Incoming rant to the overworked.
I quit trying to be a superman at my jobs. It's easy to get taken advantage of.
I worked a warehouse job and was given an opportunity by management to come in an hour early for a special task and was offered to leave an hour early or stay for OT. My direct supervisors didn't like this one bit. It took me off their projects in the morning and left them down a man at wrap-up. To minimize their male period blood I stayed that extra hour every time.
Then came more duties, becoming a back-up hostler driver, and ultimately becoming the main hostler driver. My supervisors wanted me back in the warehouse doing grunt work whenever I had spare time. I'd have to park my truck, walk back up to the dock, dress in my freezer gear and reaclimate to the cold. Of course by the time I had done a single task, they needed me back out in the truck pulling more trailers to the dock or locking up a finished trailer.
My co-workers hated me, upper management kept giving me extra tasks that took me away from the dock work so they were jealous and my supervisors most likely were too.
It wasn't long before I was staying an extra few hours to lock up containers and logging container info, plugging refrigeration units into the mains and locking things up tight. Tweakers in the area would like to break in and steal the copper wiring, break into trucks and containers so extra routines were tacked onto my list before I could even touch containers (which my supervisors didn't like because they couldn't get to their product stored in them).

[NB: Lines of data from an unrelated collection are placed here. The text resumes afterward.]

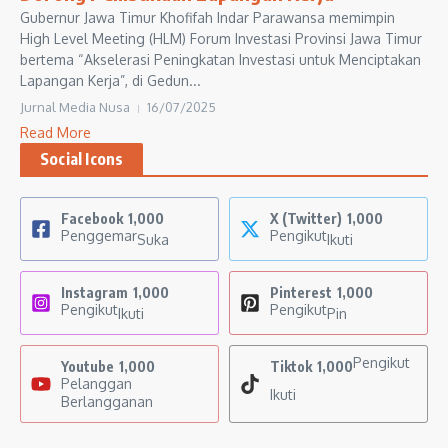
Gubernur Jawa Timur Khofifah Indar Parawansa memimpin
High Level Meeting (HLM) Forum Investasi Provinsi Jawa Timur
bertema “Akselerasi Peningkatan Investasi untuk Menciptakan
Lapangan Kerja”, di Gedun...
Jurnal Media Nusa
16/07/2025
Read More
Social Icons
Facebook
1,000
X (Twitter)
1,000
Penggemar
Pengikut
Suka
Ikuti
Instagram
1,000
Pinterest
1,000
Pengikut
Pengikut
Ikuti
Pin
Pengikut
Youtube
1,000
Tiktok
1,000
Pelanggan
Ikuti
Berlangganan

I ended up getting fired for "an answer my manager didn't like" during one of his routine safety walks with the new hot Head Of Safety (gasp a female, let me flex my power). When he questioned why some containers' tires weren't chalked to protect workers that are going in and out of them, I told him that "it was an hour after their shift and everyone has gone home" evident by the waving/smiling assholes leaving while I was left there without help to close up. "The dock doors are closed and these all need to be closed, there's nobody in these containers." I had no one helping me so I had to hook up, pull them out, apply the brakes, jump down, walk 60 feet to close the rusty doors, walk 60 feet back to the truck, back up, plug in, jot info and repeat 15 times before taking stock of containers, locking up, changing, and THEN leaving. Satan forbid I unchalk every single tire first, saving me an extra 120 ft walk per container.
Of course they had my direct supervisor doing the firing. I had never seen a grown man cry like that at work. It was two jobs later, leaving me fired with nerve damage at a similar job that I decided I'd never be taken advantage of at a job again.